• **EXERCISE**
In the entries below, find every line with the string "each" and copy it.

(Collection entries)
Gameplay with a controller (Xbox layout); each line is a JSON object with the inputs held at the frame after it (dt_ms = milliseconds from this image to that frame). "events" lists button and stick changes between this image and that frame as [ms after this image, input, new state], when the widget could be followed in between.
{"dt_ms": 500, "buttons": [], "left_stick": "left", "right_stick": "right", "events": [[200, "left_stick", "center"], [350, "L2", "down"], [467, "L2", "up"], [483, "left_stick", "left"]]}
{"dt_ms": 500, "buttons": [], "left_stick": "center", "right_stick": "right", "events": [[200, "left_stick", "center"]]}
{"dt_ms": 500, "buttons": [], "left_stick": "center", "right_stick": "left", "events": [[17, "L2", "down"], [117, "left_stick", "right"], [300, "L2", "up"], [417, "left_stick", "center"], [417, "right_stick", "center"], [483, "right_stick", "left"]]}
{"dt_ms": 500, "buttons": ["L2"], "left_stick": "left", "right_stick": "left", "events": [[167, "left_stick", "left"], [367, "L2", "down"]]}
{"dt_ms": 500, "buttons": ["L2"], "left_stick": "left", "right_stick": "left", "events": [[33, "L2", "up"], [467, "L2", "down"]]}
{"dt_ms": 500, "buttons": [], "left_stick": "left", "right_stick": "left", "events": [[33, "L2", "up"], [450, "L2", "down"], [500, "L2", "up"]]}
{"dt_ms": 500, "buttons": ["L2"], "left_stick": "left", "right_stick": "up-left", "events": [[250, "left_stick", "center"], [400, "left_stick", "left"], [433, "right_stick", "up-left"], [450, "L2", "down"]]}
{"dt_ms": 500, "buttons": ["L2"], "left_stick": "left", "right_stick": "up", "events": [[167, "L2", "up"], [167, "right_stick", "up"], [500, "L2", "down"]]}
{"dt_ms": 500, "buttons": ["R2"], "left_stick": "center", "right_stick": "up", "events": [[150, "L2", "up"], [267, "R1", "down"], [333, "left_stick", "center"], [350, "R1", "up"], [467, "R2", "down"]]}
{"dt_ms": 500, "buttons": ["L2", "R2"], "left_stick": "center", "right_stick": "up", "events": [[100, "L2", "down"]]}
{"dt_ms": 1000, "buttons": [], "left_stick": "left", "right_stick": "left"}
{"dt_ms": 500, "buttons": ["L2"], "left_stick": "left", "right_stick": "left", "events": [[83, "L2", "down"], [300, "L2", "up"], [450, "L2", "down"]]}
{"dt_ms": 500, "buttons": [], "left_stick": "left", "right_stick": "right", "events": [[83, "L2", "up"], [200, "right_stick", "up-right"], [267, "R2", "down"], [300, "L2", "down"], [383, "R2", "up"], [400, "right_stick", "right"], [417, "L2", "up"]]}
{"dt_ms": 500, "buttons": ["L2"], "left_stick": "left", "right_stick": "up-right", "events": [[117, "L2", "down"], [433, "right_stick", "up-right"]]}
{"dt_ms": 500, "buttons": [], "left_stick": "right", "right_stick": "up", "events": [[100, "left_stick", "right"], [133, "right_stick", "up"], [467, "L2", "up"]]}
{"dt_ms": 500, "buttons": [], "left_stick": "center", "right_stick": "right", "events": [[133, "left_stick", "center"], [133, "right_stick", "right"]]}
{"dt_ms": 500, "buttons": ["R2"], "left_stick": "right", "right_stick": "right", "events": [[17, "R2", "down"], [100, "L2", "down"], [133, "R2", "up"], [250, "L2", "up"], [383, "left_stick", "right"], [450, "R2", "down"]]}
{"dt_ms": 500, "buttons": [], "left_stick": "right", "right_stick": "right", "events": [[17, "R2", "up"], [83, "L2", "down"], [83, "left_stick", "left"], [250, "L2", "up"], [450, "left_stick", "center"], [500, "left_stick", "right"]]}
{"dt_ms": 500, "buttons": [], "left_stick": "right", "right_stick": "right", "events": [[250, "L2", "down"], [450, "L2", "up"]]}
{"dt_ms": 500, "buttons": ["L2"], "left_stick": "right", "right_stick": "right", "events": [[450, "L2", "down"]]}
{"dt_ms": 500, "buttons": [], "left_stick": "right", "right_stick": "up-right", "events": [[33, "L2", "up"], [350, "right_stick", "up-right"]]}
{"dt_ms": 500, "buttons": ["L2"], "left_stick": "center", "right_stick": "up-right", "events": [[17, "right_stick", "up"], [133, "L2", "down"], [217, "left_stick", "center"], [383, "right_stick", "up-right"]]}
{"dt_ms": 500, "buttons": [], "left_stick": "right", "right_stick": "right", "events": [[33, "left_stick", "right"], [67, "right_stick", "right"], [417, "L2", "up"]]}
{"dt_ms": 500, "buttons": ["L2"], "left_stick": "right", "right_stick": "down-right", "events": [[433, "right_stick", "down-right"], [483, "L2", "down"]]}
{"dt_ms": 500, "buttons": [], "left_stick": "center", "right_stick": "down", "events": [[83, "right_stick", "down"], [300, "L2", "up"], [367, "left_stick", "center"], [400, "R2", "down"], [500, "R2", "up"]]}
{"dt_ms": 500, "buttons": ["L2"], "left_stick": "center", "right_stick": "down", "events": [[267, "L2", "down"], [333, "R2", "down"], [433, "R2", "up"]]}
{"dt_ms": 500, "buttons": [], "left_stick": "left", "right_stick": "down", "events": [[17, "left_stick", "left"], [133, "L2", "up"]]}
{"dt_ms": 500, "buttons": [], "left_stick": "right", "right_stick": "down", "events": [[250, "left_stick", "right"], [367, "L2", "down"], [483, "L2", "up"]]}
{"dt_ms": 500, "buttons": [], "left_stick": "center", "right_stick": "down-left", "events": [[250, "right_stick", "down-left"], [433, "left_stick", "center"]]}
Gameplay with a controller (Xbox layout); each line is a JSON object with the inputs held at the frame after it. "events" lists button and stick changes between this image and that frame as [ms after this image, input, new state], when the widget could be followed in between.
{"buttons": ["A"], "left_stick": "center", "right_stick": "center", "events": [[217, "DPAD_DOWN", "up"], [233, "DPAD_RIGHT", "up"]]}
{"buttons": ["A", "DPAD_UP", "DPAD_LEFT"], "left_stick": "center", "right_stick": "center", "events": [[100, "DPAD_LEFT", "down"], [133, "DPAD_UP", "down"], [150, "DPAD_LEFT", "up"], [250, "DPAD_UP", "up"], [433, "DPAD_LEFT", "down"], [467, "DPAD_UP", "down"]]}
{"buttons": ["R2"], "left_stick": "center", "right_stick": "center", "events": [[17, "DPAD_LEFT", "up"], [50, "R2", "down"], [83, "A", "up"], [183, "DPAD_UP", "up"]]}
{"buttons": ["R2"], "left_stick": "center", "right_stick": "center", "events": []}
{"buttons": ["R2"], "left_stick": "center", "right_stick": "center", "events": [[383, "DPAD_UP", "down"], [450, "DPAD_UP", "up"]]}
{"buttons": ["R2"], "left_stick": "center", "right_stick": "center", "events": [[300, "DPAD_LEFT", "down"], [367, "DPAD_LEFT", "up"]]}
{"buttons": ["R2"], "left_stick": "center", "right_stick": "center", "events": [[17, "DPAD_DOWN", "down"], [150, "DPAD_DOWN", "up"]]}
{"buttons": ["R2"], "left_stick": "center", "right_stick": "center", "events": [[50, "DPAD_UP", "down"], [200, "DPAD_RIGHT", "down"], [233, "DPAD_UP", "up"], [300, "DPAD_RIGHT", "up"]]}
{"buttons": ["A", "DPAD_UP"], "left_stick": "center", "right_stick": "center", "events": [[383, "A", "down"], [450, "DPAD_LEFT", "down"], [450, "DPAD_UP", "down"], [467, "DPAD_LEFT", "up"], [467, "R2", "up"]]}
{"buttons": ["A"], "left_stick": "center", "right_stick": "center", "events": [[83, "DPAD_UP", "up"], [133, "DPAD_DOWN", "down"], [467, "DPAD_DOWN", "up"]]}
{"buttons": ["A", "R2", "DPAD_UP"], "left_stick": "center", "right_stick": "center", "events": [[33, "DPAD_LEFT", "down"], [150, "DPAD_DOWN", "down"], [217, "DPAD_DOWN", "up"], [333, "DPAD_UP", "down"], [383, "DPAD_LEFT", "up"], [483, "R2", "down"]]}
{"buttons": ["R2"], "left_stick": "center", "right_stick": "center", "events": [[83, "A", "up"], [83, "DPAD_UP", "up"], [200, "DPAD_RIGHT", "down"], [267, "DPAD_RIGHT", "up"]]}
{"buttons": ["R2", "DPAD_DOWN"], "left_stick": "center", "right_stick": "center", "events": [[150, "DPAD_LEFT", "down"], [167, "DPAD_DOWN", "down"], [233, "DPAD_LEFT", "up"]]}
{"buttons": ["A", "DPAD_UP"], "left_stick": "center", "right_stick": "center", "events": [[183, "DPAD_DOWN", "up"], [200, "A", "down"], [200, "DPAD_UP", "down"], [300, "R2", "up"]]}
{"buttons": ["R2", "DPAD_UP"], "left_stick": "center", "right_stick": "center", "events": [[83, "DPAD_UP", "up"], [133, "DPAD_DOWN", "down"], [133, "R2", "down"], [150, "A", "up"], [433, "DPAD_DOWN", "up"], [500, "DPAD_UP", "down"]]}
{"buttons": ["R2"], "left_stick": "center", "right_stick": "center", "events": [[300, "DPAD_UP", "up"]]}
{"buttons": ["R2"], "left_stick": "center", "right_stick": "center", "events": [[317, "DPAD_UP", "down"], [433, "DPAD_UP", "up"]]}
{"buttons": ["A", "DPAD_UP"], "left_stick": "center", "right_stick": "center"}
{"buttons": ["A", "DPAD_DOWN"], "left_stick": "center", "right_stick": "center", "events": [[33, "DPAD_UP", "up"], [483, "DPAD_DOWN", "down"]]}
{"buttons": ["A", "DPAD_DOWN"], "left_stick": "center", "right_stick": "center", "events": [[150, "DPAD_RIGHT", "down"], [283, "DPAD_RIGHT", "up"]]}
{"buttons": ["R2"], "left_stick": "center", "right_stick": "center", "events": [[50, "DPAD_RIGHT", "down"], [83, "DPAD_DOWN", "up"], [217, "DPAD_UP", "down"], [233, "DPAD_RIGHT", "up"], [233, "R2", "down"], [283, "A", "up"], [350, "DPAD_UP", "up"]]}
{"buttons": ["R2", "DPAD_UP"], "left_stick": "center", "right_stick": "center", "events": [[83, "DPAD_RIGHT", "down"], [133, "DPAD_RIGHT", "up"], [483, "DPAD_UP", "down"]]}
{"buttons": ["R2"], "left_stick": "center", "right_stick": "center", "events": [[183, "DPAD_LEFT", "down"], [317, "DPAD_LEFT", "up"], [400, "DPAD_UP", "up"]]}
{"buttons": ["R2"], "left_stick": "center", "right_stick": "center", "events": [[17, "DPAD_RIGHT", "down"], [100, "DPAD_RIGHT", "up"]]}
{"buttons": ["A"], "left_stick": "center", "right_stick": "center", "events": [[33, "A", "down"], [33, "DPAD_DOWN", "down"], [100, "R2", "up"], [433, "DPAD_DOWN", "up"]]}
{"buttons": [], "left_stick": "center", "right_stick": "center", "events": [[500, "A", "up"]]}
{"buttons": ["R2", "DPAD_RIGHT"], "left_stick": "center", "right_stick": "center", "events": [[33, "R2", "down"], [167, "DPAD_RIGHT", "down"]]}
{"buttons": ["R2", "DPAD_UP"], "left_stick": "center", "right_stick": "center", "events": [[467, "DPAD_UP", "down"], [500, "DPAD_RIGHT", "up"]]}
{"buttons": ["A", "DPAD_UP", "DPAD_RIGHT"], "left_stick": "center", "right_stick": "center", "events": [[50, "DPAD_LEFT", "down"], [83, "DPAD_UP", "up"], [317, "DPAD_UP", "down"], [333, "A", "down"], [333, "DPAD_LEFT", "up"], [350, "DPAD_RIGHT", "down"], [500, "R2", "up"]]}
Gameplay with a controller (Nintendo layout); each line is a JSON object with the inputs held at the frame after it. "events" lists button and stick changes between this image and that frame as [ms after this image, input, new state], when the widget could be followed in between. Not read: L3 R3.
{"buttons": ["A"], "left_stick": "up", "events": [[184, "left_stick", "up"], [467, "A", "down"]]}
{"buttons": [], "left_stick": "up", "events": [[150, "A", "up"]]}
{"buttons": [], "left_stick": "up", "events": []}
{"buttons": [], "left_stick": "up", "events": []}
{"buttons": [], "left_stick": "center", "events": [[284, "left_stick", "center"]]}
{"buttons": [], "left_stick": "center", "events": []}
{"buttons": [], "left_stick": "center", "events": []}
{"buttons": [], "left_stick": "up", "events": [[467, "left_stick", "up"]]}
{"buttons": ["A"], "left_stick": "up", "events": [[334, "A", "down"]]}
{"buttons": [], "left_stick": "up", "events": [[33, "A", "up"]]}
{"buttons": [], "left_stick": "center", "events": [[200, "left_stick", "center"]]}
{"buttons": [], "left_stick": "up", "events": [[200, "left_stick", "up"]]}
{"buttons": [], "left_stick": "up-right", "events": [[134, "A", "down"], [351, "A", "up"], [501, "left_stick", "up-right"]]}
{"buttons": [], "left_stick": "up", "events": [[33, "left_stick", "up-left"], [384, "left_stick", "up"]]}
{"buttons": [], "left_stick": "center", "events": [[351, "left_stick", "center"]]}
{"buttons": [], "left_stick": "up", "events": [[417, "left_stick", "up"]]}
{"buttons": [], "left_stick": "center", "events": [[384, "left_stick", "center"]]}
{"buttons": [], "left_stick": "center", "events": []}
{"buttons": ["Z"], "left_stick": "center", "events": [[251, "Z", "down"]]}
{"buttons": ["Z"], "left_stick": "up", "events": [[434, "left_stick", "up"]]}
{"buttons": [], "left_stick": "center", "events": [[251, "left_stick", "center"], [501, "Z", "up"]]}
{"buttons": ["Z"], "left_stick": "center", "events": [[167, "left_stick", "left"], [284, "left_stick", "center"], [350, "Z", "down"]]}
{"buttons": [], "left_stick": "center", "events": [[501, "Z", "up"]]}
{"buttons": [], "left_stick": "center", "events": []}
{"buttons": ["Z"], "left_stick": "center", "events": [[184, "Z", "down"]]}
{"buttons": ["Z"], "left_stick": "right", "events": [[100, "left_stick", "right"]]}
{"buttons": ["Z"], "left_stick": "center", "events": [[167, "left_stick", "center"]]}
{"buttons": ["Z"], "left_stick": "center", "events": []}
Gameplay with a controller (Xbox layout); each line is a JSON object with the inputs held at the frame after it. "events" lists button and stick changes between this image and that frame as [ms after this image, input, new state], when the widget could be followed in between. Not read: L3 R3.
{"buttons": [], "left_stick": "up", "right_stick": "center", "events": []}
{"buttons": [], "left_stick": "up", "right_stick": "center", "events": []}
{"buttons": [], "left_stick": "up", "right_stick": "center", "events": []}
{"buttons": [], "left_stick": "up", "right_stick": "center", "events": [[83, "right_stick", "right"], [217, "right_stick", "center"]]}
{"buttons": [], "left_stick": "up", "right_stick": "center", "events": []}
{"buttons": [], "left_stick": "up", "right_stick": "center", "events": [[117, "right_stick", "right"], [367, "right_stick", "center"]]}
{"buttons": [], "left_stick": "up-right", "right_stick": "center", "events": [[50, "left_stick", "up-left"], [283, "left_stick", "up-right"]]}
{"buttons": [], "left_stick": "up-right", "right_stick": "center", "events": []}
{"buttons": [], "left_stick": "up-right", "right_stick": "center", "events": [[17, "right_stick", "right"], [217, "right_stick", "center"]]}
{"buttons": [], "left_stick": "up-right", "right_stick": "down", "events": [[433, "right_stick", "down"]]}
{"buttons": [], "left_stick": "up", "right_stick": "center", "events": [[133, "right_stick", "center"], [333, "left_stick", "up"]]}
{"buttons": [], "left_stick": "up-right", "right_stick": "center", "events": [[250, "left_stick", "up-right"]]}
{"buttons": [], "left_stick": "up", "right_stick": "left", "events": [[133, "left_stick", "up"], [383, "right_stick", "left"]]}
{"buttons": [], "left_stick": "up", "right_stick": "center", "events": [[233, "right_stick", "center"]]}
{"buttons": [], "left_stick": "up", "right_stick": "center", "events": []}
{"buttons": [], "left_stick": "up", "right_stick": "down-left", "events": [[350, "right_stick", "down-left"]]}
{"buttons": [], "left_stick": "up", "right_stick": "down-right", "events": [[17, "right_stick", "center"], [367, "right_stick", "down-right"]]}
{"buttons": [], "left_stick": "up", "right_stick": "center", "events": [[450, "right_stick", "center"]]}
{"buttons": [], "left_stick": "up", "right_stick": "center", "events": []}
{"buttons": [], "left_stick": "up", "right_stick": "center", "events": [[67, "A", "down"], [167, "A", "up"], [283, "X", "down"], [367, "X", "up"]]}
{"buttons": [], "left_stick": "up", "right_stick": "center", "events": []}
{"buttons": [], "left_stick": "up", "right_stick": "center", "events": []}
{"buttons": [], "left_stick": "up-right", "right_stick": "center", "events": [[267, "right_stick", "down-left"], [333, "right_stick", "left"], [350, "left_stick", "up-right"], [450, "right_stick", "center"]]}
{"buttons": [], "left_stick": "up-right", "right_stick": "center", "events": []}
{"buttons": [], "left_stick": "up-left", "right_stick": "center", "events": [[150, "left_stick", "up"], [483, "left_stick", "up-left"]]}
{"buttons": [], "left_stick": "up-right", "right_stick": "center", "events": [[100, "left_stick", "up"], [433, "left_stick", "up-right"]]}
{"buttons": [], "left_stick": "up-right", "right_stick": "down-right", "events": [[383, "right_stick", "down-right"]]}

• **ANSWER SECTION**
Gameplay with a controller (Xbox layout); each line is a JSON object with the inputs held at the frame after it (dt_ms = milliseconds from this image to that frame). "events" lists button and stick changes between this image and that frame as [ms after this image, input, new state], when the widget could be followed in between.
Gameplay with a controller (Xbox layout); each line is a JSON object with the inputs held at the frame after it. "events" lists button and stick changes between this image and that frame as [ms after this image, input, new state], when the widget could be followed in between.
Gameplay with a controller (Nintendo layout); each line is a JSON object with the inputs held at the frame after it. "events" lists button and stick changes between this image and that frame as [ms after this image, input, new state], when the widget could be followed in between. Not read: L3 R3.
Gameplay with a controller (Xbox layout); each line is a JSON object with the inputs held at the frame after it. "events" lists button and stick changes between this image and that frame as [ms after this image, input, new state], when the widget could be followed in between. Not read: L3 R3.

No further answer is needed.